When Montgomery Ward spent his social standing dry to save the lakefront for public use, he held no elected office. When Herbert Greenwald hired Mies to design 860-800 Lake Shore Drive, it wasn't on a mandate from a public commission. When Cindy Pritzker brought Frank Gehry to Millennium Park, it wasn't because she was getting a tax break. The only requirement is to care. Act as befits your position; speak out as befits your ability.

This past summer the New York Times and its architectural critic, Herbert Muschamp, unveiled a set of dazzling proposals for the redevelopment of the World Trade Center site and its environs. The cream of New York architects--Richard Meier, Peter Eisenman, Charles Gwathmey and others--came together to counter the business-as-usual approach of the government agency charged with rebuilding Ground Zero, expanding their group to include the likes of Koolhaas and Vinoly and Vietnam Memorial architect Maya Lin. The results of their collective labor can be found on the Web at www.nytimes.com/2002/09/08/magazine/08REBUILD.html.

The drawings and models represent a mind-boggling convergence of the best of current architectural thought. You may respond strongly, and not always approvingly, but you will be engaged.

No city department, no developer, asked these architects for their input. In New York, as in Chicago, the standard MO for new buildings is to proffer mediocrity and control the opposition. For the moment, however, September 11 seems to have awakened New Yorkers' deepest feelings about their city in a way that has made this approach unacceptable.
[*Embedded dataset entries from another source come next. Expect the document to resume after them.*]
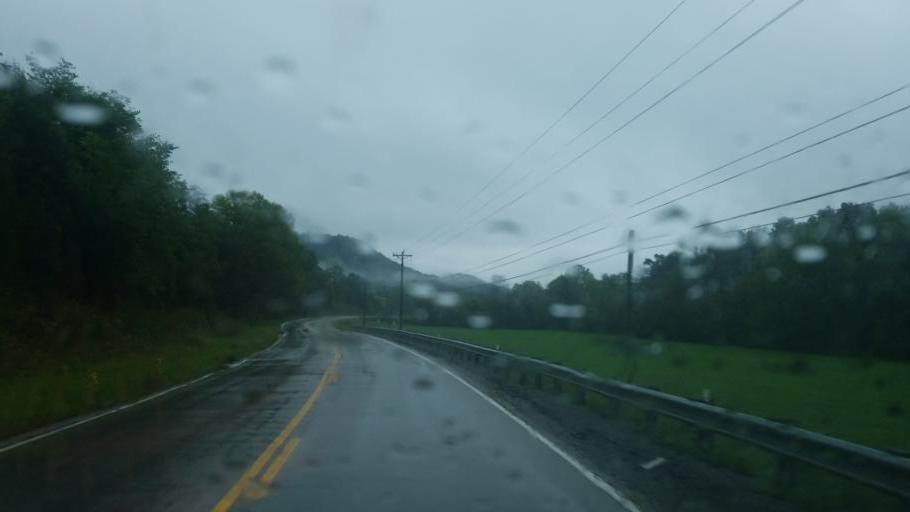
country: US
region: Kentucky
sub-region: Fleming County
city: Flemingsburg
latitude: 38.3485
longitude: -83.6052
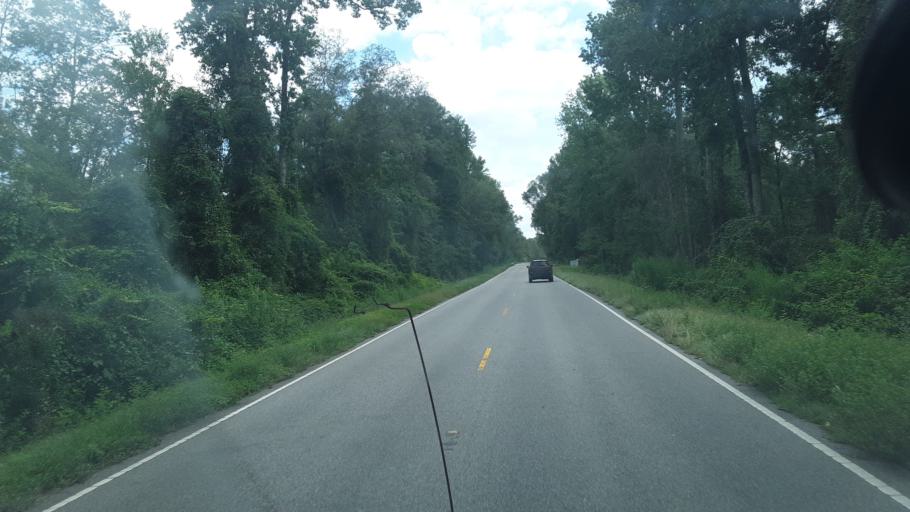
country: US
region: North Carolina
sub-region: Robeson County
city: Fairmont
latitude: 34.3447
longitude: -79.0705
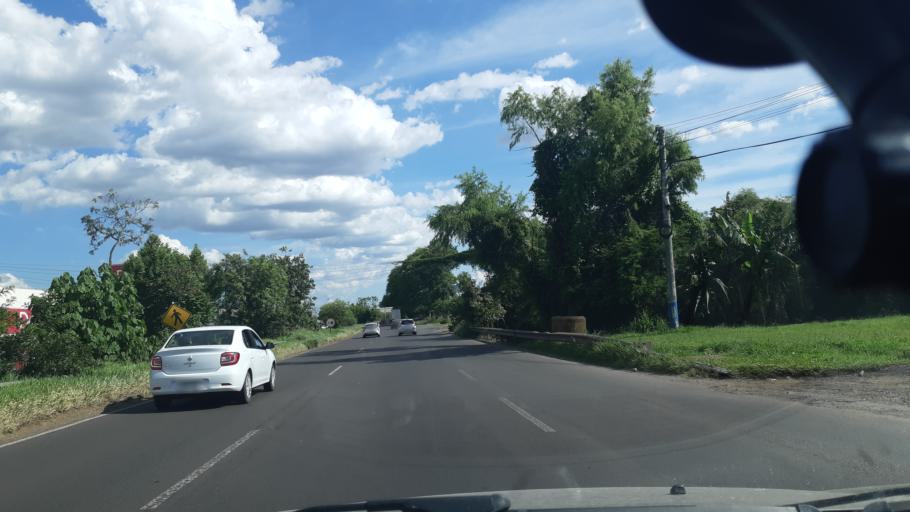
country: BR
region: Rio Grande do Sul
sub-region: Novo Hamburgo
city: Novo Hamburgo
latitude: -29.6580
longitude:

Within a month the Lower Manhattan Development Corporation had dumped its original uninspired proposals and designated seven design teams, including many of the same architects who had worked on the New York Times project, to come up with seven new real plans. The possibilities, presented in December, are now up at www.renewnyc.org/plan_des_dev/wtc_site/new_design_plans.
Great buildings are monuments--repositories of memory--to the era in which they rise. Our skyline is a library of the stories we tell about ourselves--what we believe, what we would like others to believe about us, what we aspire to, and ultimately, despite our best efforts to evade and conceal, what we are. The story of far too many of Chicago's new buildings is one of exhaustion, of routine without spirit. We have to live with it, but to accept its influence over future building is to concede the death of Chicago architecture. New Yorkers chose to fight the slow smothering of their city's soul. If we love Chicago, can we do any less?